● EXERCISE AIM: Please rewrite every line of the entries below with "megaphone" replaced by "loudhailer", keeping everything else the same. Leave out the pictures.

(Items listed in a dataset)

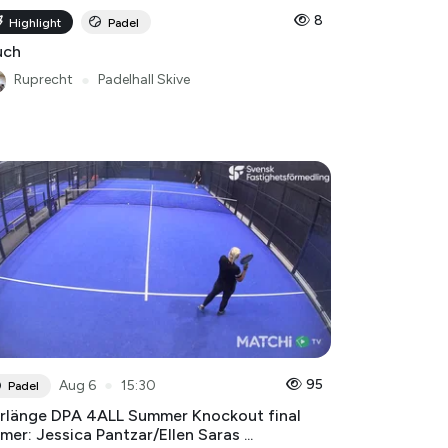
8
Highlight
Padel
uch
Ruprecht
●
Padelhall Skive
●
95
Aug 6
15:30
Padel
rlänge DPA 4ALL Summer Knockout final
mer: Jessica Pantzar/Ellen Saras ...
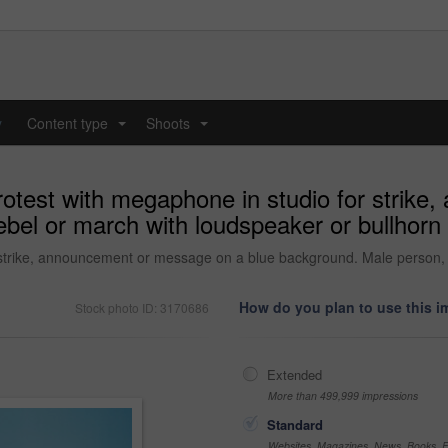
y
Content type
Shoots
...
...
protest with megaphone in studio for strik
bel or march with loudspeaker or bullhorn
 strike, announcement or message on a blue background. Male person, r
How do you plan to use this 
Stock photo ID: 3170686
Extended
More than 499,999 impressions
Standard
Websites, Magazines, News, Books, Fl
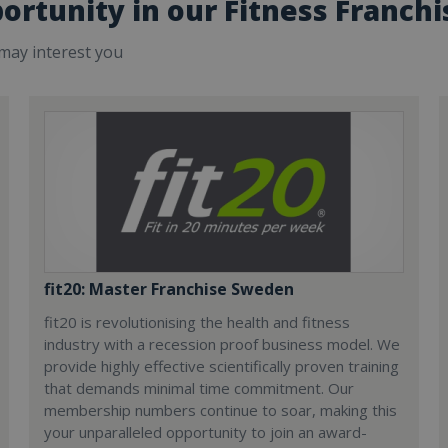
ortunity in our Fitness Franchi
 may interest you
fit20: Master Franchise Sweden
fit20 is revolutionising the health and fitness
industry with a recession proof business model. We
provide highly effective scientifically proven training
that demands minimal time commitment. Our
membership numbers continue to soar, making this
your unparalleled opportunity to join an award-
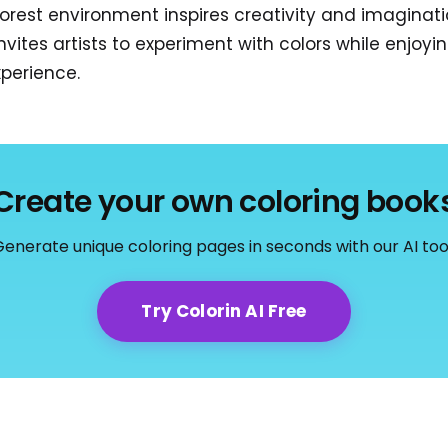
forest environment inspires creativity and imaginatio
tes artists to experiment with colors while enjoyi
xperience.
Create your own coloring book
enerate unique coloring pages in seconds with our AI too
Try Colorin AI Free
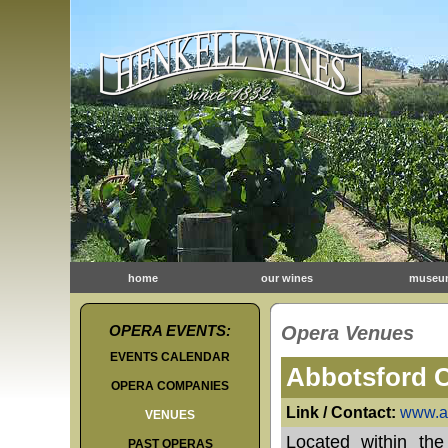
home
our wines
museu
OPERA EVENTS:
Opera Venues
EVENTS CALENDAR
Abbotsford 
OPERA COMPANIES
Link / Contact:
www.a
VENUES
Located within the
PAST OPERAS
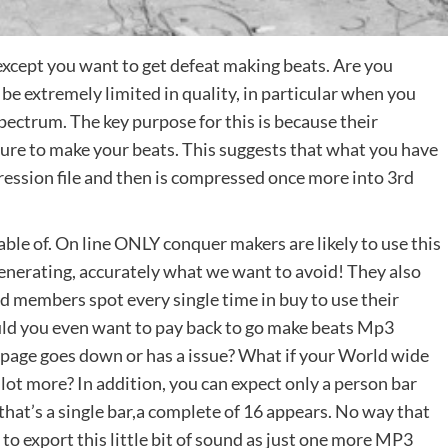
except you want to get defeat making beats. Are you
e extremely limited in quality, in particular when you
pectrum. The key purpose for this is because their
ure to make your beats. This suggests that what you have
ression file and then is compressed once more into 3rd
le of. On line ONLY conquer makers are likely to use this
enerating, accurately what we want to avoid! They also
and members spot every single time in buy to use their
uld you even want to pay back to go make beats Mp3
 page goes down or has a issue? What if your World wide
lot more? In addition, you can expect only a person bar
that’s a single bar,a complete of 16 appears. No way that
t to export this little bit of sound as just one more MP3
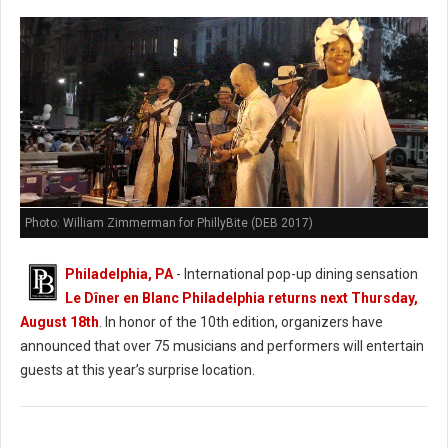
Photo: William Zimmerman for PhillyBite (DEB 2017)
Philadelphia, PA
- International pop-up dining sensation
Le Dîner en Blanc Philadelphia returns next Thursday,
August 18th
. In honor of the 10th edition, organizers have
announced that over 75 musicians and performers will entertain
guests at this year’s surprise location.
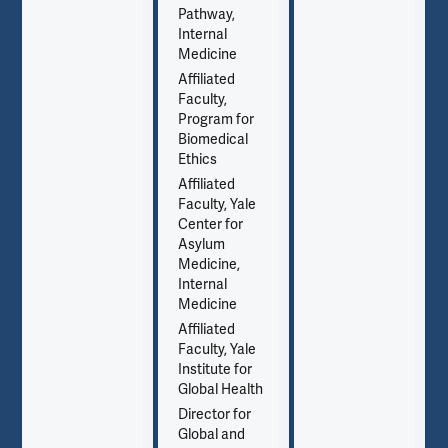
Pathway,
Internal
Medicine
Affiliated
Faculty,
Program for
Biomedical
Ethics
Affiliated
Faculty, Yale
Center for
Asylum
Medicine,
Internal
Medicine
Affiliated
Faculty, Yale
Institute for
Global Health
Director for
Global and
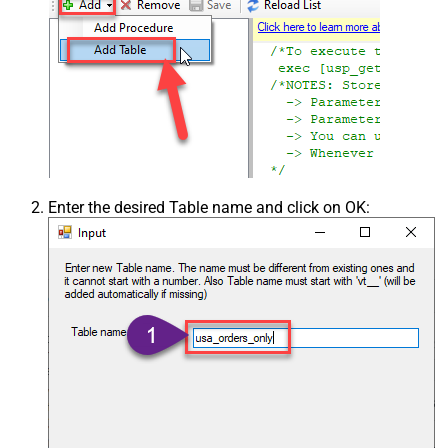
Enter the desired Table name and click on OK:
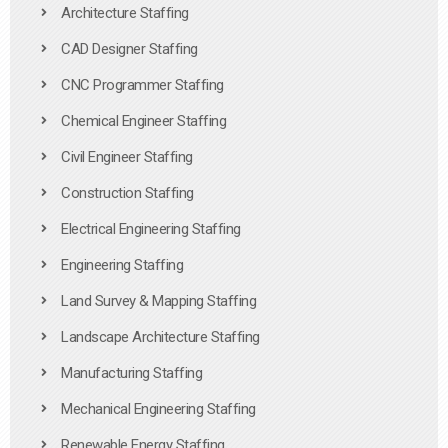
Architecture Staffing
CAD Designer Staffing
CNC Programmer Staffing
Chemical Engineer Staffing
Civil Engineer Staffing
Construction Staffing
Electrical Engineering Staffing
Engineering Staffing
Land Survey & Mapping Staffing
Landscape Architecture Staffing
Manufacturing Staffing
Mechanical Engineering Staffing
Renewable Energy Staffing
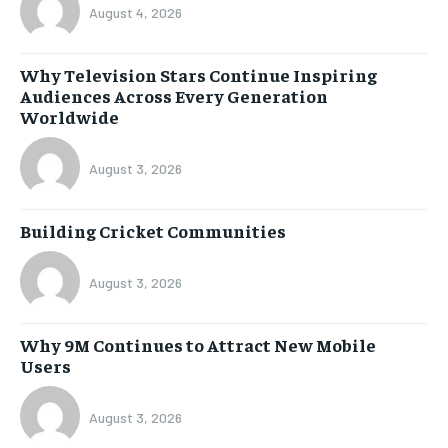
August 4, 2026
Why Television Stars Continue Inspiring
Audiences Across Every Generation
Worldwide
August 3, 2026
Building Cricket Communities
August 3, 2026
Why 9M Continues to Attract New Mobile
Users
August 3, 2026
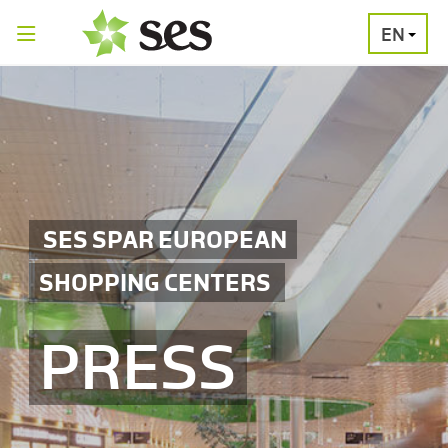
EN
PRESS
MEDIA
PRESS
RELEASES
CONTACT
SES SPAR EUROPEAN
SHOPPING CENTERS
PRESS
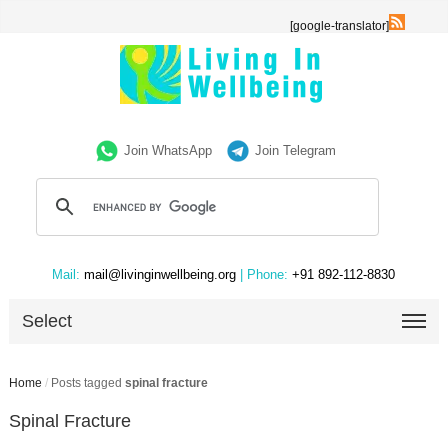
[google-translator]
Join WhatsApp
Join Telegram
Mail:
mail@livinginwellbeing.org
| Phone:
+91 892-112-8830
Select
Home
/
Posts tagged
spinal fracture
Spinal Fracture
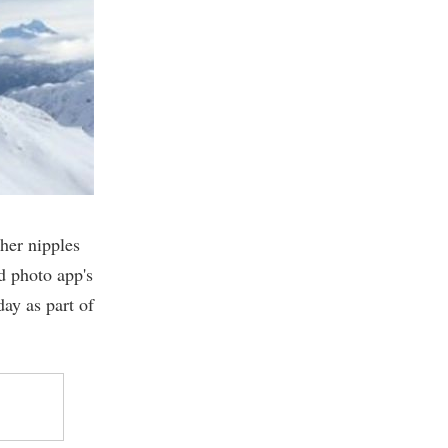
 her nipples
d photo app's
day as part of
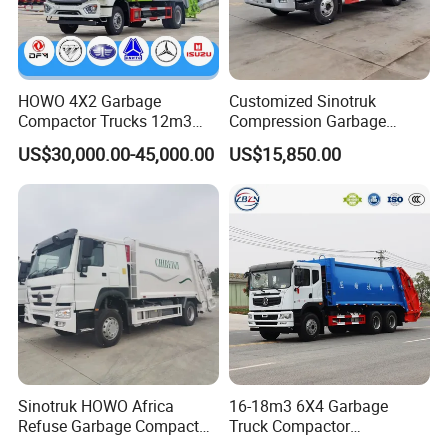
HOWO 4X2 Garbage
Customized Sinotruk
Compactor Trucks 12m3
Compression Garbage
Garbage Truck for Sale
Truck, Garbage Truck
US$30,000.00-45,000.00
US$15,850.00
Manufacturer
Road sweeper / Sprinkler / Road wrecker /
Sewage truck
Sinotruk HOWO Africa
16-18m3 6X4 Garbage
Refuse Garbage Compactor
Truck Compactor
Hook Lift Swing Arm
Compressed Docking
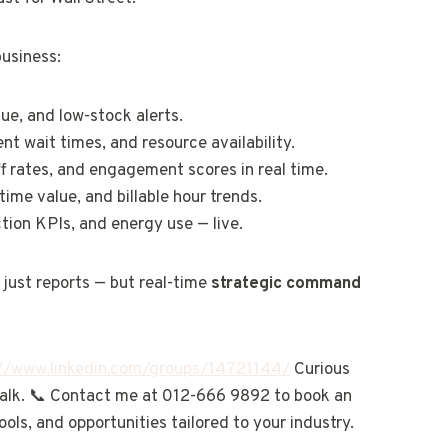
business:
nue, and low-stock alerts.
ent wait times, and resource availability.
ff rates, and engagement scores in real time.
etime value, and billable hour trends.
tion KPIs, and energy use — live.
just reports — but real-time
strategic command
://www.linkedin.com/groups/14721144/
Curious
 talk. 📞 Contact me at 012-666 9892 to book an
ools, and opportunities tailored to your industry.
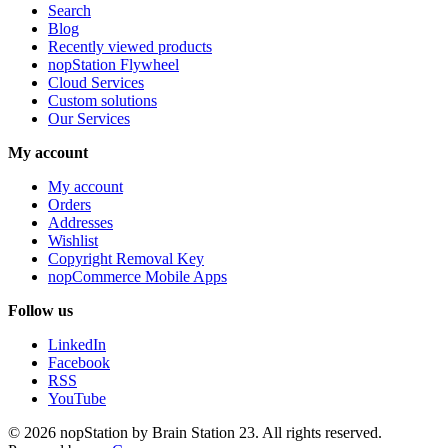
Search
Blog
Recently viewed products
nopStation Flywheel
Cloud Services
Custom solutions
Our Services
My account
My account
Orders
Addresses
Wishlist
Copyright Removal Key
nopCommerce Mobile Apps
Follow us
LinkedIn
Facebook
RSS
YouTube
© 2026 nopStation by Brain Station 23. All rights reserved.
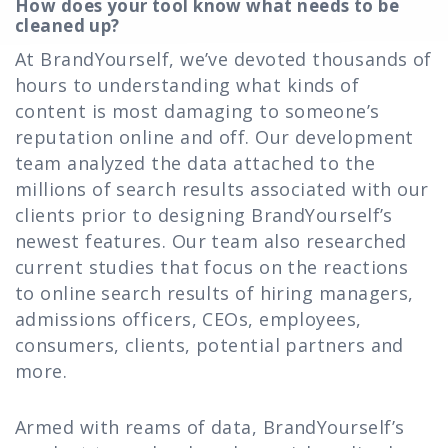
How does your tool know what needs to be
cleaned up?
At BrandYourself, we’ve devoted thousands of
hours to understanding what kinds of
content is most damaging to someone’s
reputation online and off. Our development
team analyzed the data attached to the
millions of search results associated with our
clients prior to designing BrandYourself’s
newest features. Our team also researched
current studies that focus on the reactions
to online search results of hiring managers,
admissions officers, CEOs, employees,
consumers, clients, potential partners and
more.
Armed with reams of data, BrandYourself’s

● YOUR SOLUTION:
8
Highlight
Padel
uch
Ruprecht
●
Padelhall Skive
●
95
Aug 6
15:30
Padel
rlänge DPA 4ALL Summer Knockout final
mer: Jessica Pantzar/Ellen Saras ...
y
Content type
Shoots
...
...
protest with loudhailer in studio for strik
bel or march with loudspeaker or bullhorn
 strike, announcement or message on a blue background. Male person, r
How do you plan to use this 
Stock photo ID: 3170686
Extended
More than 499,999 impressions
Standard
Websites, Magazines, News, Books, Fl
ortunity in our Fitness Franchi
 may interest you
fit20: Master Franchise Sweden
fit20 is revolutionising the health and fitness
industry with a recession proof business model. We
provide highly effective scientifically proven training
that demands minimal time commitment. Our
membership numbers continue to soar, making this
your unparalleled opportunity to join an award-
forest environment inspires creativity and imaginatio
tes artists to experiment with colors while enjoyi
xperience.
Create your own coloring book
enerate unique coloring pages in seconds with our AI too
Try Colorin AI Free
home
our wines
museu
OPERA EVENTS:
Opera Venues
EVENTS CALENDAR
Abbotsford 
OPERA COMPANIES
Link / Contact:
www.a
VENUES
Located within the
PAST OPERAS
except you want to get defeat making beats. Are you
e extremely limited in quality, in particular when you
pectrum. The key purpose for this is because their
ure to make your beats. This suggests that what you have
ression file and then is compressed once more into 3rd
le of. On line ONLY conquer makers are likely to use this
enerating, accurately what we want to avoid! They also
and members spot every single time in buy to use their
uld you even want to pay back to go make beats Mp3
 page goes down or has a issue? What if your World wide
lot more? In addition, you can expect only a person bar
that’s a single bar,a complete of 16 appears. No way that
t to export this little bit of sound as just one more MP3
Photo: William Zimmerman for PhillyBite (DEB 2017)
Philadelphia, PA
- International pop-up dining sensation
Le Dîner en Blanc Philadelphia returns next Thursday,
August 18th
. In honor of the 10th edition, organizers have
announced that over 75 musicians and performers will entertain
guests at this year’s surprise location.
Pathway,
Internal
Medicine
Affiliated
Faculty,
Program for
Biomedical
Ethics
Affiliated
Faculty, Yale
Center for
Asylum
Medicine,
Internal
Medicine
Affiliated
Faculty, Yale
Institute for
Global Health
Director for
Global and
Enter the desired Table name and click on OK:
Architecture Staffing
CAD Designer Staffing
CNC Programmer Staffing
Chemical Engineer Staffing
Civil Engineer Staffing
Construction Staffing
Electrical Engineering Staffing
Engineering Staffing
Land Survey & Mapping Staffing
Landscape Architecture Staffing
Manufacturing Staffing
Mechanical Engineering Staffing
Renewable Energy Staffing
August 4, 2026
Why Television Stars Continue Inspiring
Audiences Across Every Generation
Worldwide
August 3, 2026
Building Cricket Communities
August 3, 2026
Why 9M Continues to Attract New Mobile
Users
August 3, 2026
EN
PRESS
MEDIA
PRESS
RELEASES
CONTACT
SES SPAR EUROPEAN
SHOPPING CENTERS
PRESS
[google-translator]
Join WhatsApp
Join Telegram
Mail:
mail@livinginwellbeing.org
| Phone:
+91 892-112-8830
Select
Home
/
Posts tagged
spinal fracture
Spinal Fracture
 her nipples
d photo app's
day as part of
HOWO 4X2 Garbage
Customized Sinotruk
Compactor Trucks 12m3
Compression Garbage
Garbage Truck for Sale
Truck, Garbage Truck
US$30,000.00-45,000.00
US$15,850.00
Manufacturer
Road sweeper / Sprinkler / Road wrecker /
Sewage truck
Sinotruk HOWO Africa
16-18m3 6X4 Garbage
Refuse Garbage Compactor
Truck Compactor
Hook Lift Swing Arm
Compressed Docking
business:
nue, and low-stock alerts.
ent wait times, and resource availability.
ff rates, and engagement scores in real time.
etime value, and billable hour trends.
tion KPIs, and energy use — live.
just reports — but real-time
strategic command
://www.linkedin.com/groups/14721144/
Curious
 talk. 📞 Contact me at 012-666 9892 to book an
ools, and opportunities tailored to your industry.
Search
Blog
Recently viewed products
nopStation Flywheel
Cloud Services
Custom solutions
Our Services
My account
My account
Orders
Addresses
Wishlist
Copyright Removal Key
nopCommerce Mobile Apps
Follow us
LinkedIn
Facebook
RSS
YouTube
© 2026 nopStation by Brain Station 23. All rights reserved.
How does your tool know what needs to be
cleaned up?
At BrandYourself, we’ve devoted thousands of
hours to understanding what kinds of
content is most damaging to someone’s
reputation online and off. Our development
team analyzed the data attached to the
millions of search results associated with our
clients prior to designing BrandYourself’s
newest features. Our team also researched
current studies that focus on the reactions
to online search results of hiring managers,
admissions officers, CEOs, employees,
consumers, clients, potential partners and
more.
Armed with reams of data, BrandYourself’s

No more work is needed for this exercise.